= Josiah Andrew Hudleston =

Anglo-Irish civil servant, guitarist and composer

Josiah Andrew Hudleston (22 February 1799 – 19 August 1865) was an Anglo-Irish civil servant, guitarist and composer. The Hudleston Collection at the Royal Irish Academy of Music in Dublin, Ireland, is one of the largest collections of early 19th-century music for the guitar.

==Life==
Hudleston was born in Bray, Berkshire (England). His father, John Hudleston (1749–1835), was an employee of the East India Company and a short-term (1805−6) Member of Parliament, while his mother came from County Donegal, Ireland. He was educated at Haileybury College, Hertfordshire, from 1815, and took up the guitar in the following year, possibly as a result of a visit to London by the Spanish guitarist Fernando Sor in April of this year.

Hudleston spent almost all of his life (1817–55) in India in various positions within the East India Company. In 1820, he was appointed Second Assistant to the Collector and Magistrate of Tinnevelly, in 1824 Head Assistant to the Registrar of the Sudder and Foujdarry Adawlut, Deputy Collector of Madras (1828–1831 and 1836–1843), and from 1831 to 1835 he was Superintendent of Stationery there. His most influential time came when he was Chief Collector at Madras from 1843 until his retirement in 1855, with some control over magisterial powers in the region.

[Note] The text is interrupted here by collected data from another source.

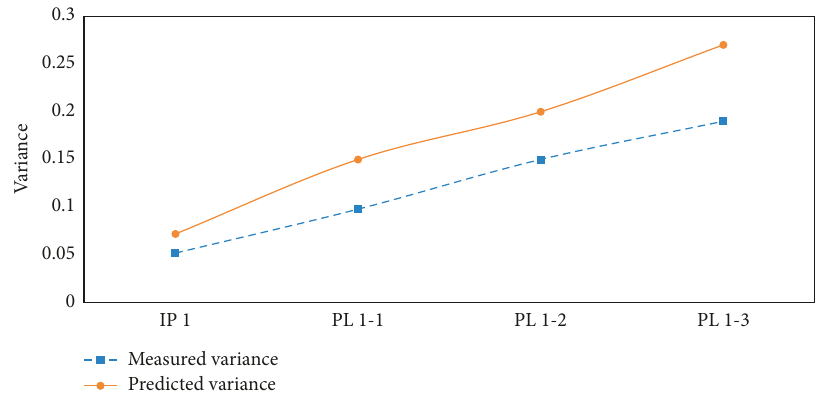
Figure 11: Comparison between the measured variance and the predicted variance.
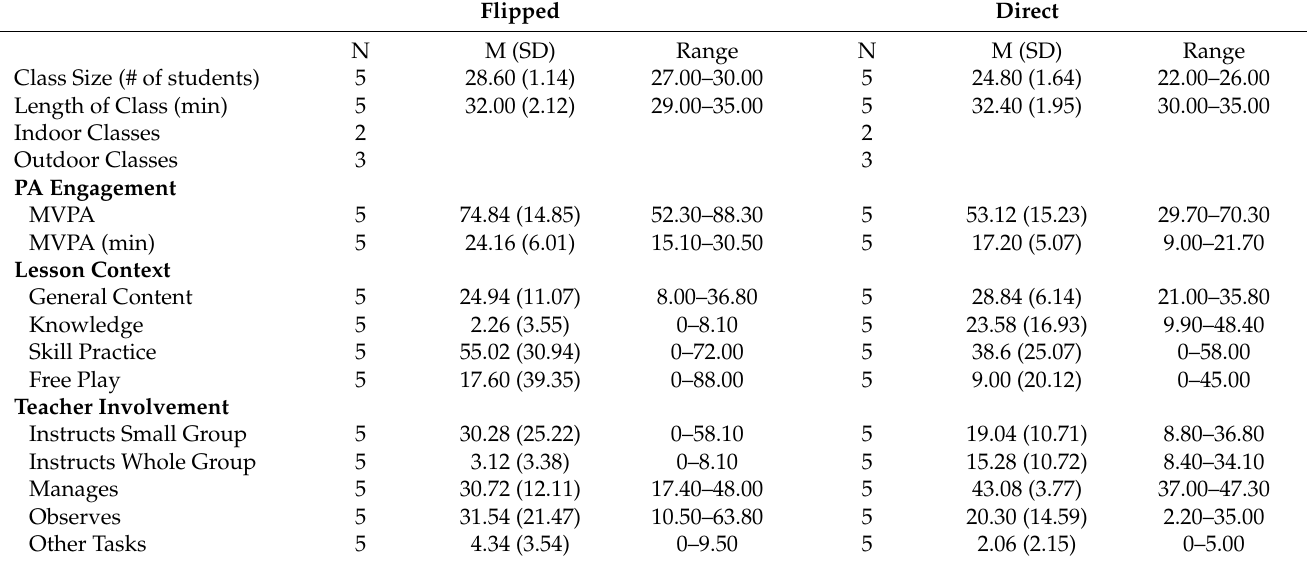
Table 1. Descriptive Statistics of SOFIT Variables of Interest in Physical Education Classes Using Flipped Learning and Direct Instruction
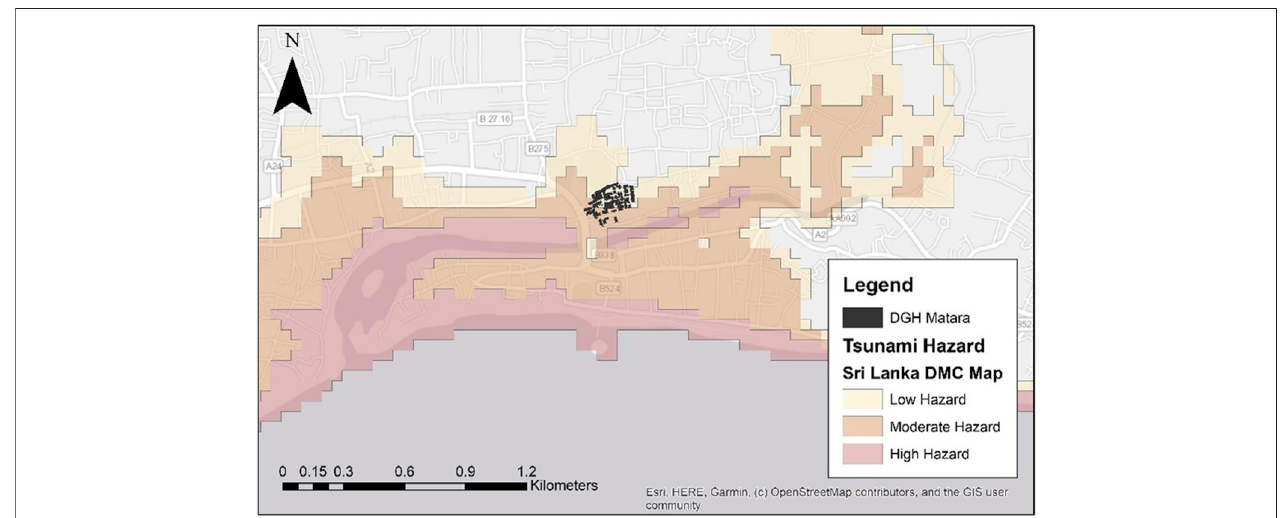
FIGURE 6 | Tsunami hazard map for the city of Matara (DMC, 2012).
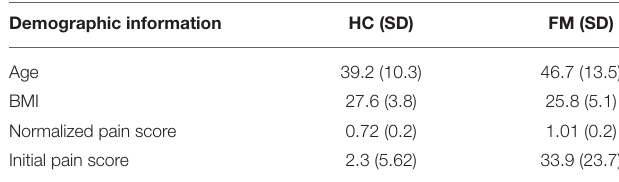
TABLE 1 | Demographic information for the healthy control (HC) and fibromyalgia (FM) groups. Where applicable the mean score is given, followed by the standard deviation in parentheses. The normalized pain score was calculated by dividing each individual’s average pain rating by the average stimulus temperature needed to elicit that rating. A higher number indicates higher pain sensitivity. The participant groups had significantly different scores on all four measures.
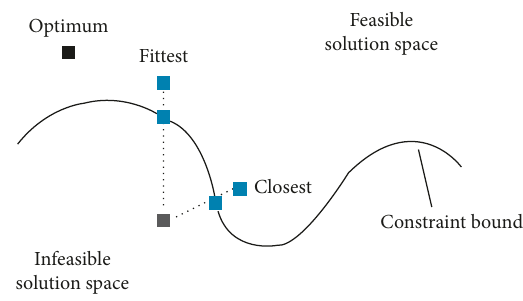
Figure 2: Repair of an infeasible solution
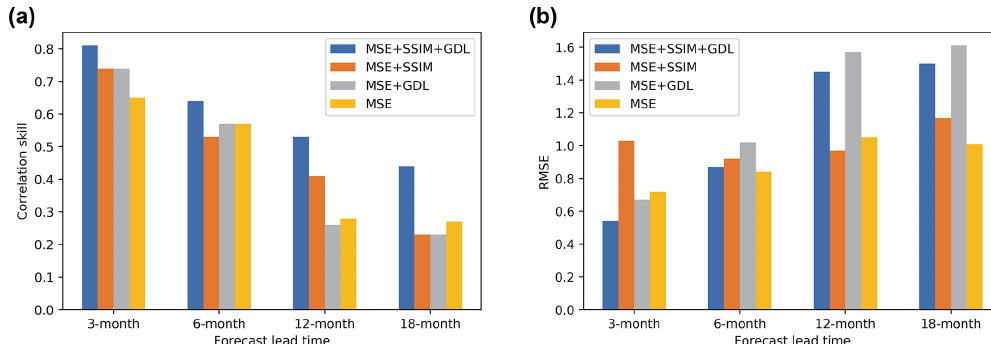
Figure 5. The performances of the ENSO-MC with different loss functions.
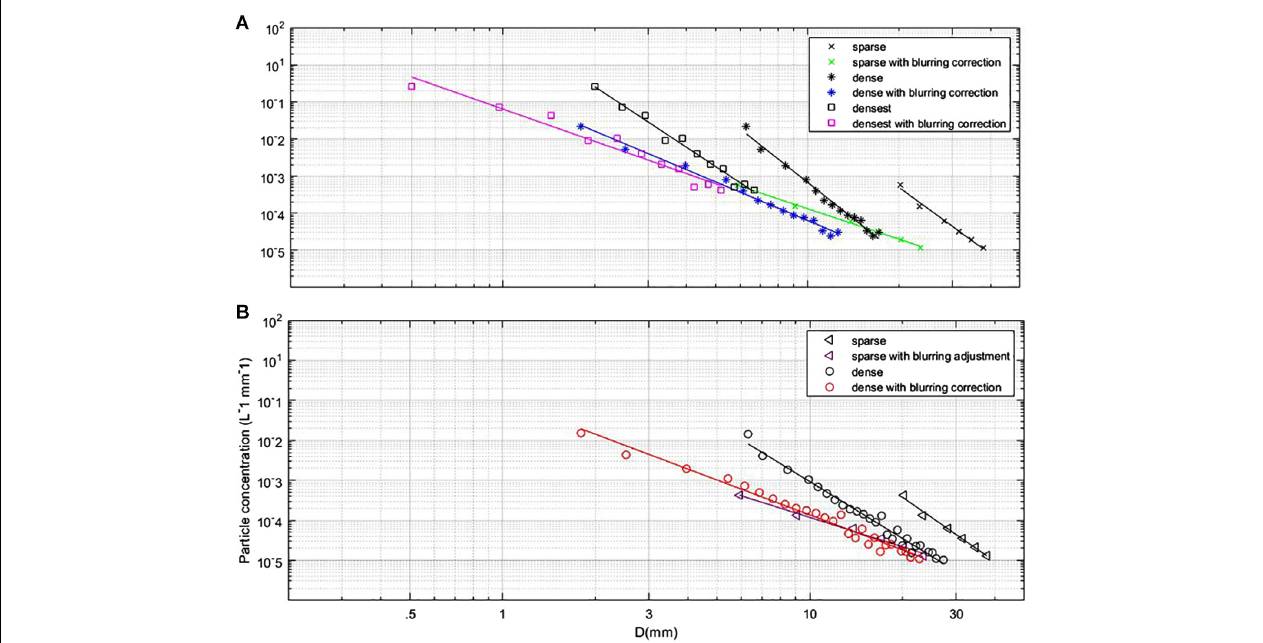
FIGURE 4 | (A) PSD averages from sparse, dense and densest scan modes with and without blurring correction for dusk time-series. (B) PSD averages for sparse and dense scan modes with and without blurring correction for dawn timeseries.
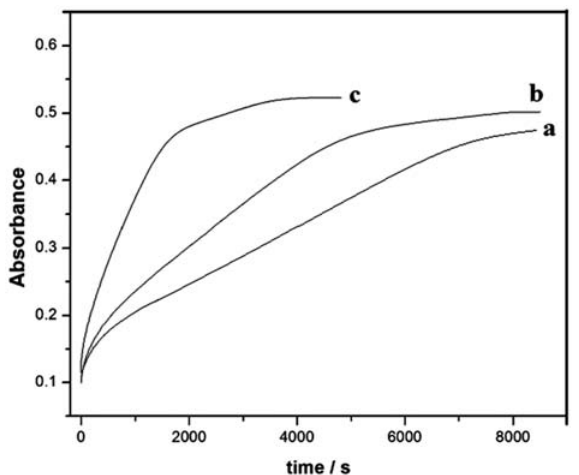
Fig. 5. Plot of absorbance vs. time for reaction of Cu(bcen)(NO (6.50 × 10 –3 M) and teazma, a = 6.50 × 10 –3 M, b = 9.8 × 10 –2 M, c = 1.63 × 10 –1 M recorded in DMF solvent.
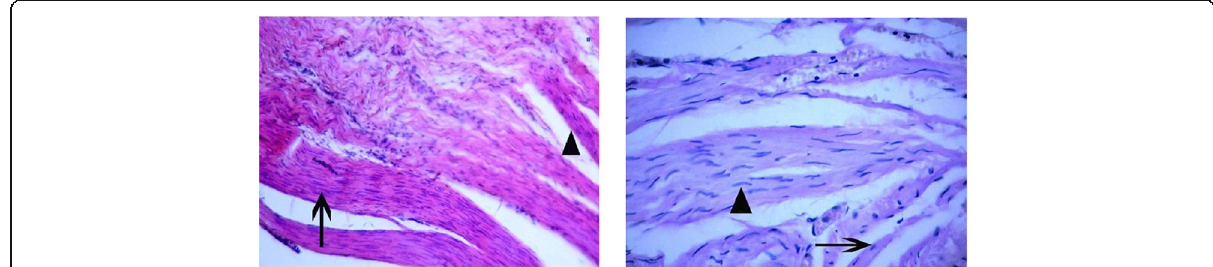
Fig. 3 Predominance of the transverse collagen fibres in the right and left borders of the ring of the indirect umbilical hernia (the arrow points to transverse fibres while the arrowhead points to the oblique fibres)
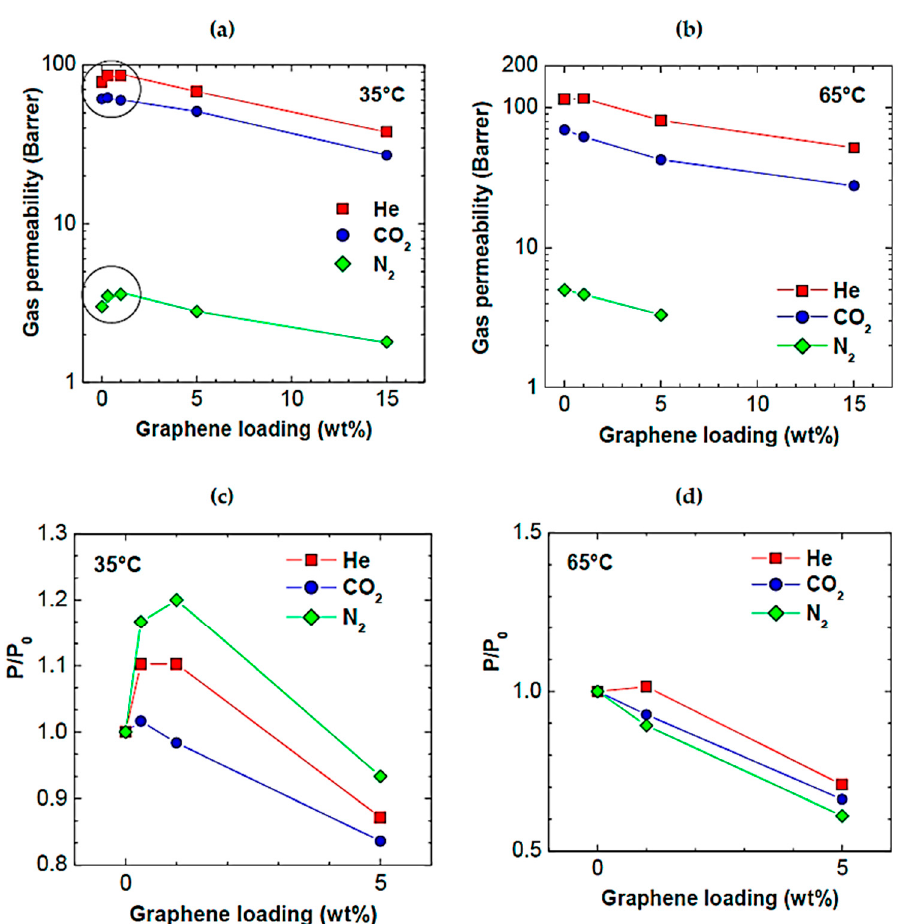
Figure 13. Gas permeability apparatus (operated from high vacuum up to 70 bar pressure condi- tions) [126]. Reproduced with permission from Elsevier.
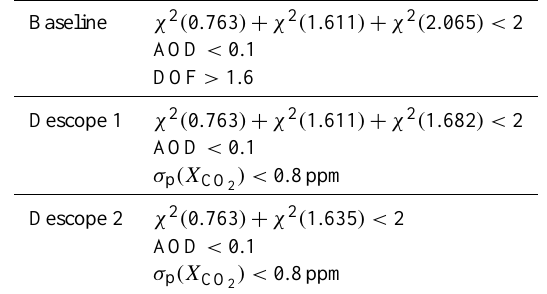
Fig. 7. Signal-to-noise model for GOSAT in the strong CO 2 band. The points correspond to samples along one of the orbits in Fig.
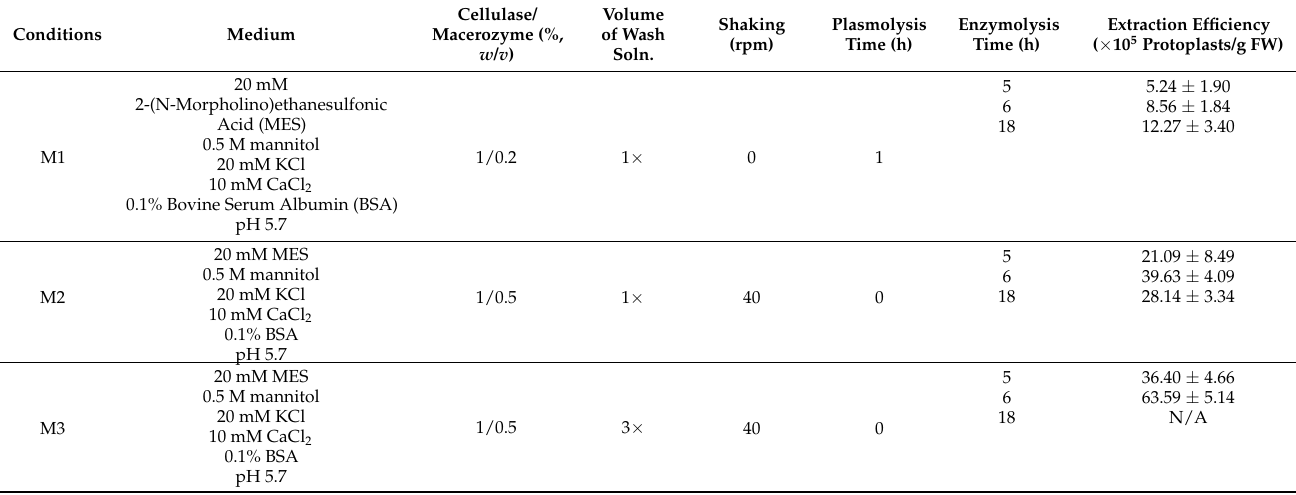
Table 3. Comparison of extraction efficiencies according to the combinations of various factors for protoplast extraction.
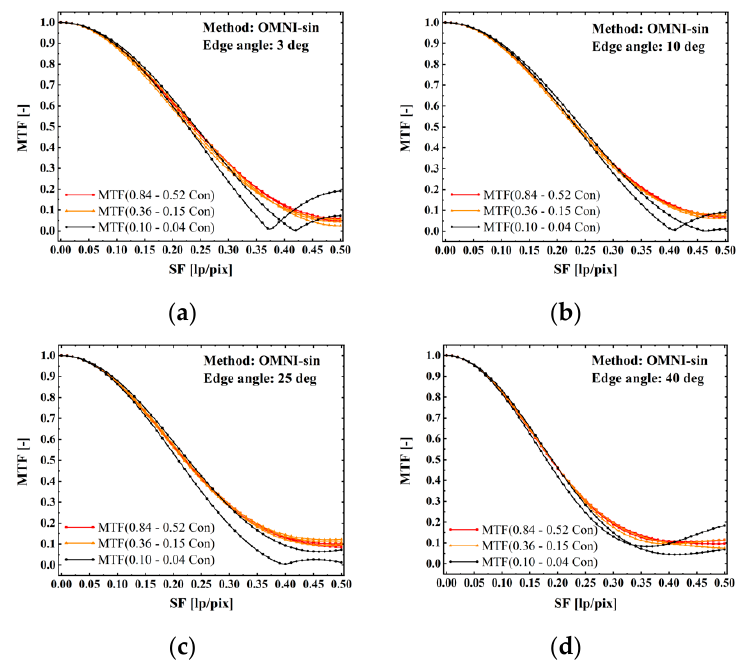
Figure 14. MTF for some tilt angle BDE@Con images when adopt different edge contrast using OMNI-sin edge method: ( a ) when edge angle is 3 deg, ( b ) when edge angle is 10 deg, ( c ) when edge angle is 25 deg, ( d ) when edge angle is 40 deg.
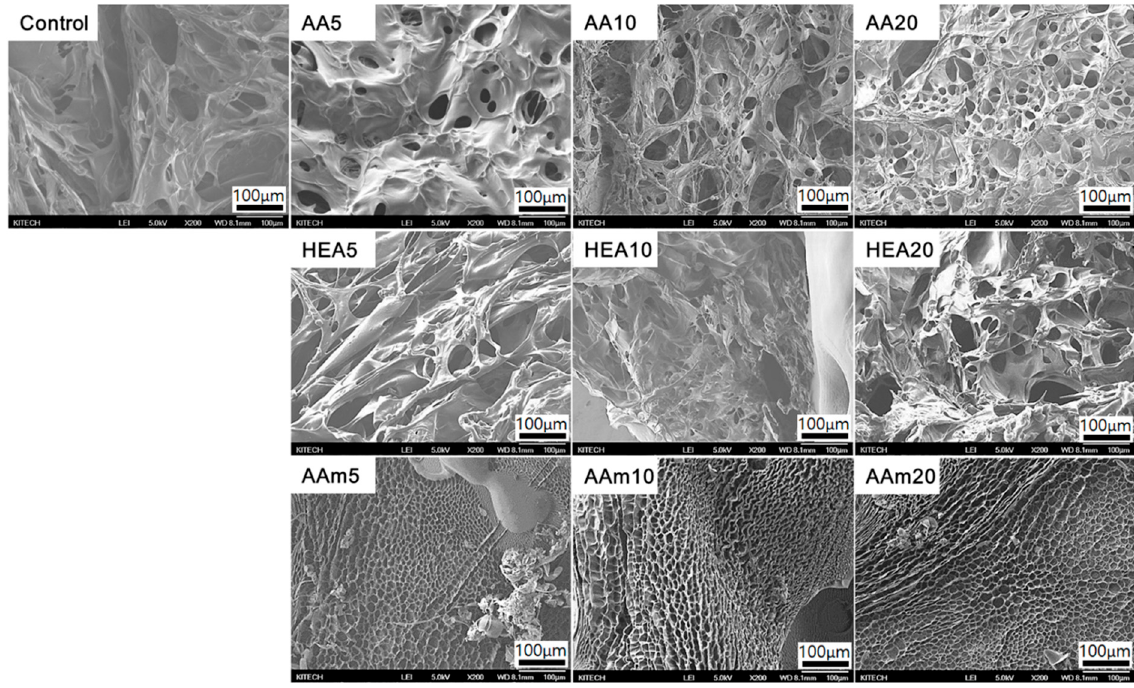
Figure 8. SEM images of fracture surfaces of AMPS hydrogels modified with different comonomers; magnification: ×200.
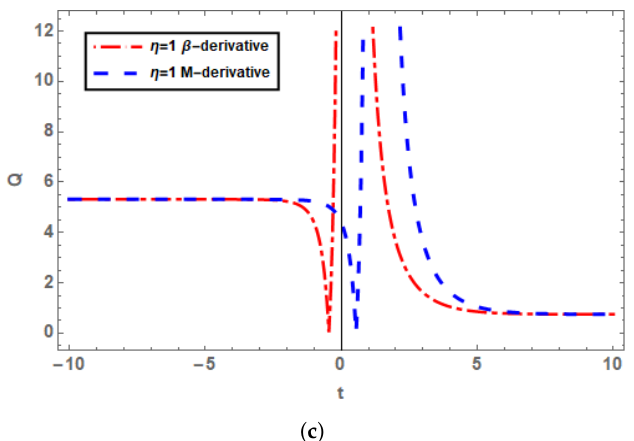
Figure 10. The 2 D profiles of Q 8,2 ( x , t ) for M-truncated and Beta operators with µ = 0.5, γ = − 0.8, σ = 0, θ = 1, ϑ = 1, (cid:101) = 0.5, λ = 1, and C = − 1 at t = 1.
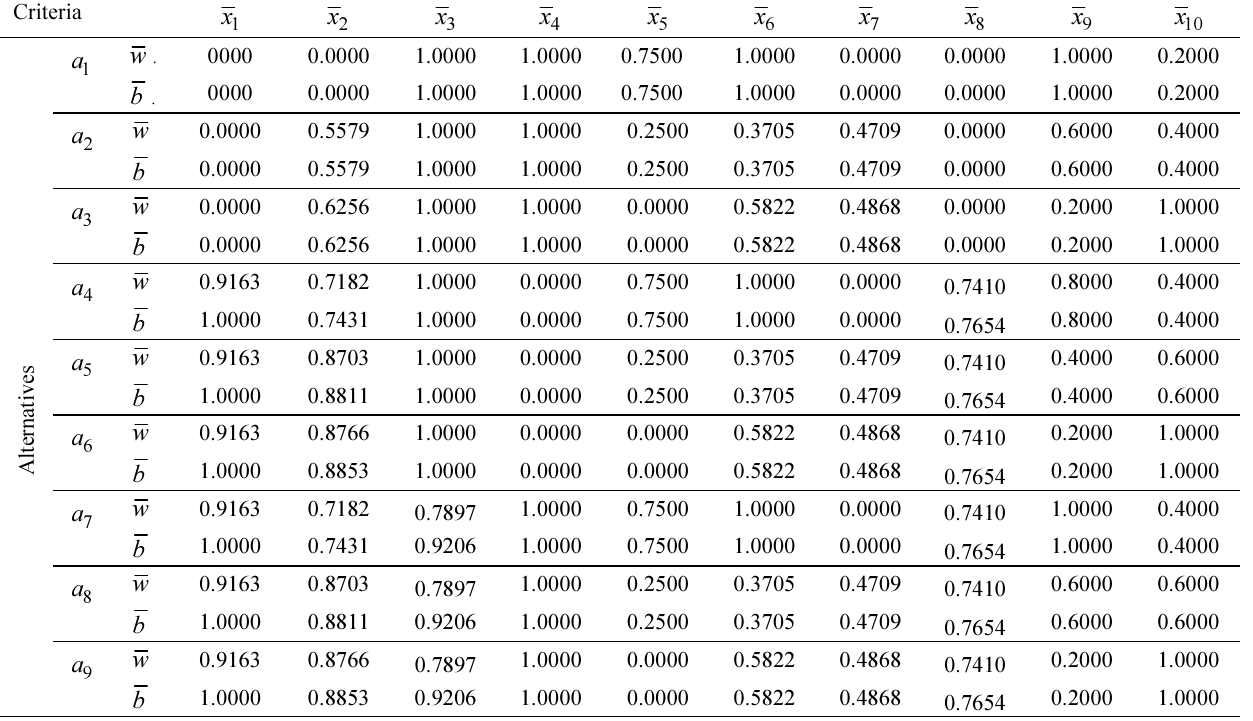
Table 3. Normalised decision-making matrix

He returned to England in March 1856, initially living with his brother in Cheltenham, Gloucestershire, where he probably met the prominent guitarist Giulio Regondi, who dedicated his well-known Ten Études to Hudleston, and Madame Sidney Pratten who published some of Hudleston's compositions. A year later, he moved to Killiney, County Dublin, Ireland, in 1857, where he probably met Regondi again in April 1861, when Regondi appeared three times at the Antient Concert Rooms in Dublin. He died in Killiney of a heart disease in 1865.

==The Hudleston Collection==
In the course of several decades, Hudleston collected a large amount of published guitar music. The Hudleston Collection of solo and chamber music for guitar now consists of more than 1,100 printed works and more than 800 works in manuscript, making it one of the largest collections of its kind in the world. All of the works in the collection are by contemporaries of Hudleston. "The printed editions contain fingerings (always very well chosen), and notes and comments written in ink or pencil about when and for whom he had copied the works, or from whom he had received them." The collection was donated to the library of the Royal Irish Academy of Music in Dublin in 1877 by Hudleston's widow. It is "a valuable source, containing rare or unique copies of publications that have been used recently as the source for a number of forthcoming editions".

==Music==
Hudleston's work as a composer and arranger began in Madras in the 1840s. He considered to write a guitar method, but only wrote a short treatise on harmonics on the guitar (unpublished). "Hudleston's original compositions are exclusively for solo guitar, and are mainly variations on popular songs and airs. They are all technically very demanding – rapid scales for the left hand alone, virtuoso arpeggios, tremolos and extended use of harmonics are all frequently encountered – although harmonically they are rather banal." He also wrote many arrangements of works by Beethoven, Bellini, Handel, Mozart, Paganini, and many others. Like his compositions, Hudleston's arrangements require a high technical proficiency.

==Editions==
- Fernando Sor: 5 Song Arrangements from the Hudleston Manuscripts (Heidelberg: Chanterelle, 2010; ECH 0537); ISMN 979-0-2047-0537-5. Contains: Girolamo Crescentini: Nummi se giusti siete; Domenico Mombelli: La mia nice; Fernando Sor: Air Hongroise; Irene; Mi lagnerò.